A little background before I get to the question.
I was 15 when I started dating him.
At age 19 while we were broken up, I found out I was pregnant.
HIs parents basically talked him into marrying me.
We have now been married for 23 years and its been full of turmoil from day one.
He likes to drink.
He doesn't consider himself an alcholic because he doesn't drink every day but when he does drink it's in excess.
Over the years he has had at least three trips to the ER (broken jaw, separated shoulder, cut in head) due to drinking episodes.
He frequenly calls me nasty names when he has been drinking and says such things as "I don't know why I even married you".
Even when he's not drinking he belittles me and I have never felt like an equal partner.
He often treats me like he's more like my father than my spouse and then he gets very very upset when I don't want to have sex with him.

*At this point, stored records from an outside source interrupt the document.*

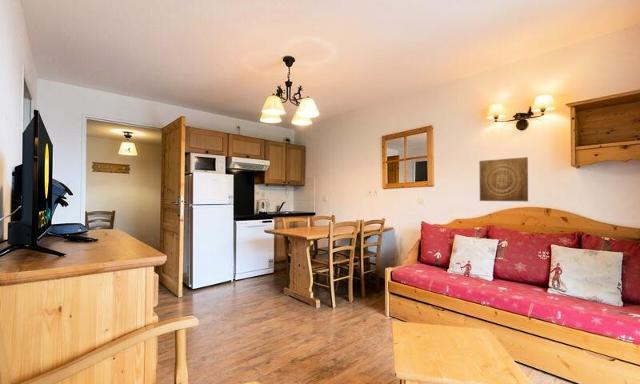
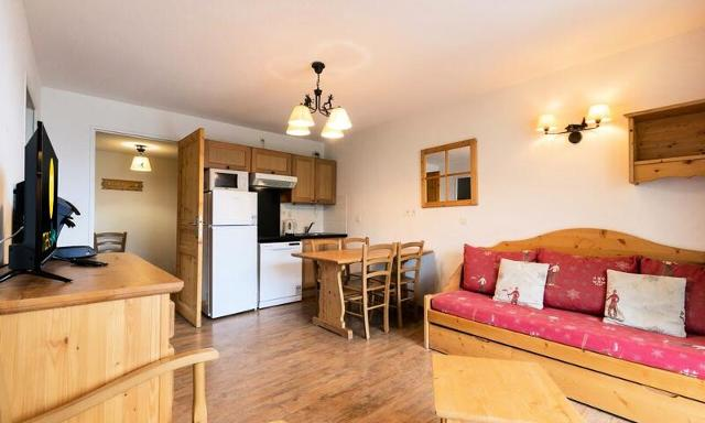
- wall art [478,156,529,203]
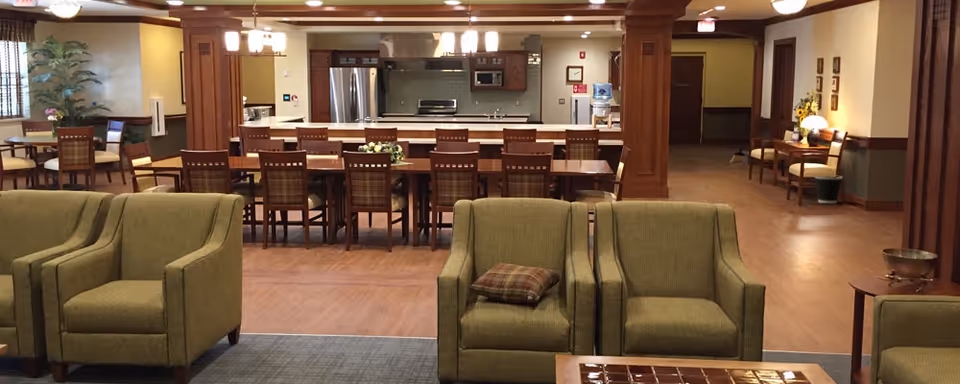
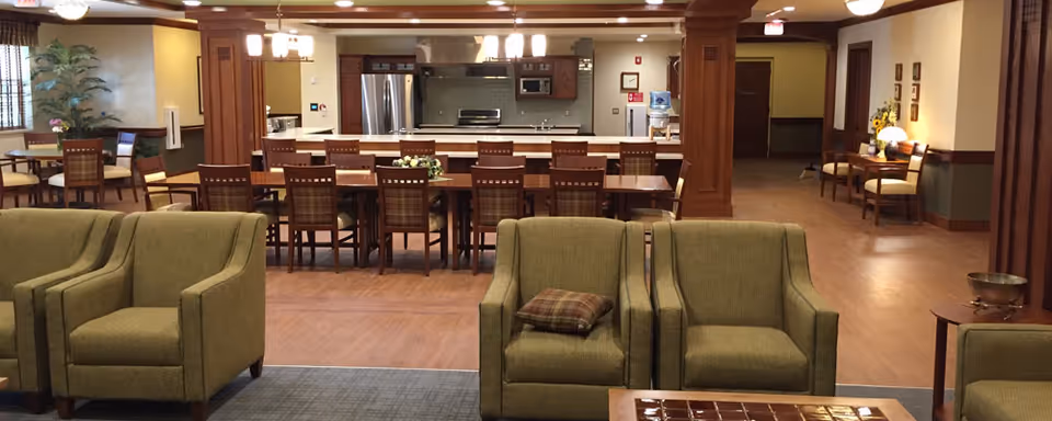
- wastebasket [814,175,844,204]
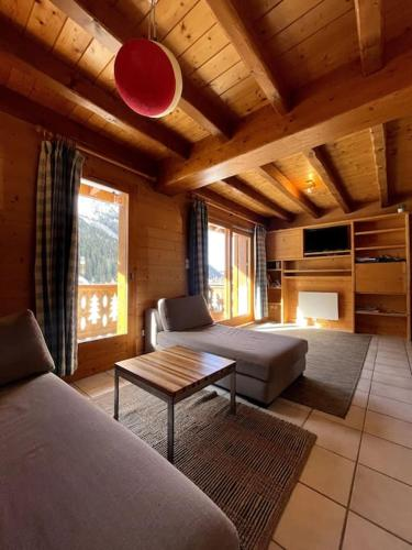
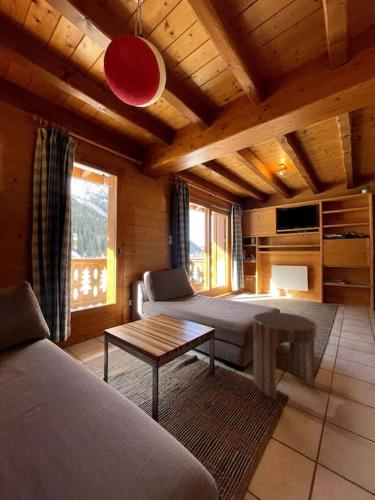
+ side table [252,311,318,401]
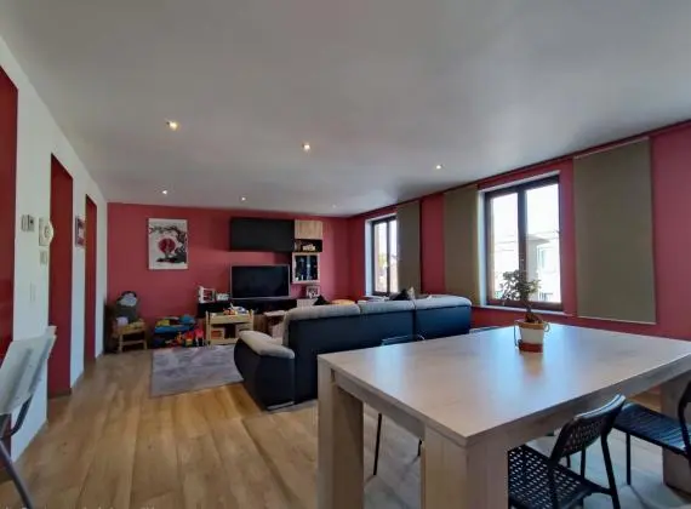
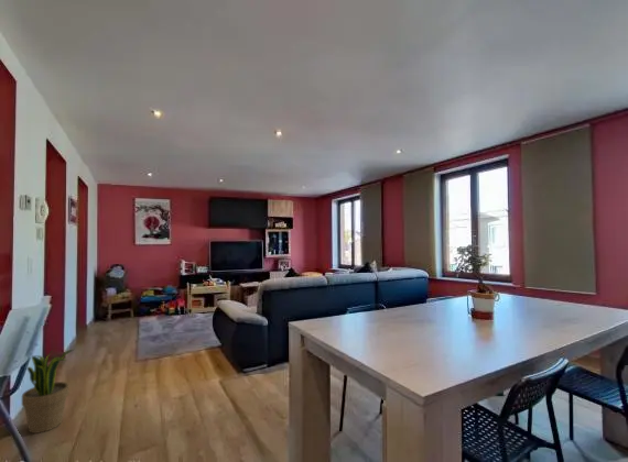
+ potted plant [21,348,76,435]
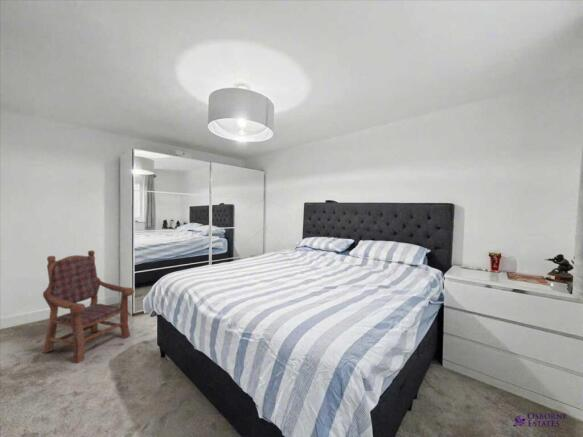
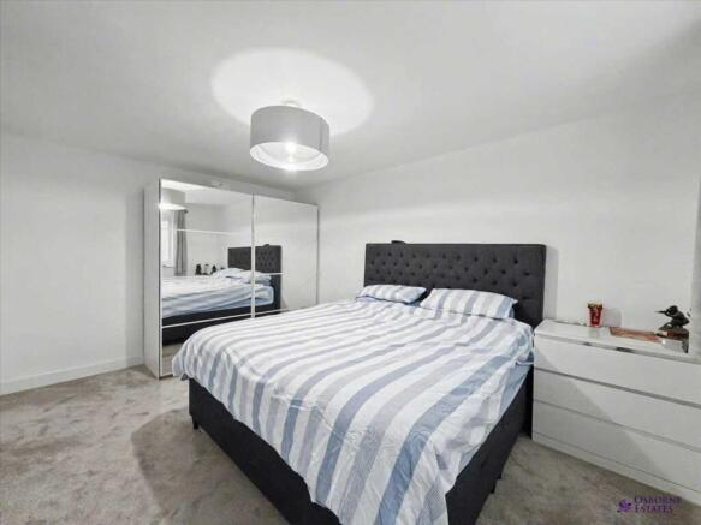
- armchair [41,250,135,364]
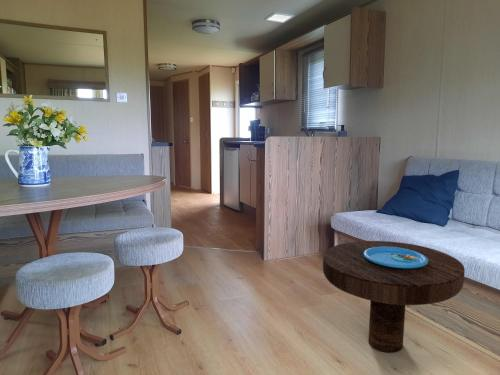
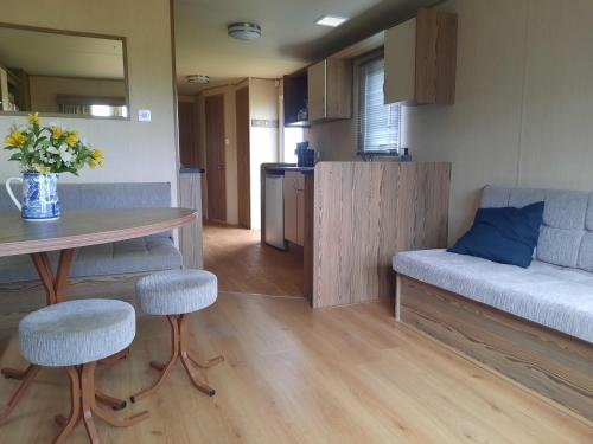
- side table [322,240,466,354]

I know I have blame in the relationship too.
I have found over the last 7 months I have completely shut down and am very cold towards him.
Everything he does annoys me and I have become very defensive in everything.
I can't even stand it when he tries to hug me or show any affection.
I avoid him and don't want to spend any time with him.
The thought of spending the rest of my life in this causes me anxiety.
We have been separated on at least three occasions but I end up going back out of hope things will change and the guilt I have for tearing our family apart.
I recently hit my breaking point and told him I couldn't do this anymore and wanted a divorce.
I have no where to go right now so I am having to stay there and he keeps saying that he thinks we can work this out and that I would devastate the kids if I do this.
I feel awful in the fact that I don't want it anymore and I don't love him.
I feel mad that now, after 23 years, he decides that he will attempt to be nice to me and our children and I know deep down it won't last.
He will go back to his ways after the dust settles like every other time.
But every day I am there with him I feel more dread that I will get sucked back in to believing it will be different this time only to be dissapointed but I also feel extreme guilt for breaking up my family and the thought of my kids being upset with me because "dad is really trying this time".
If anyone has any advice I would so appreciate it.
Is it time to walk away? Do I keep trying? How will all of this affect my kids? Thank you all for your time.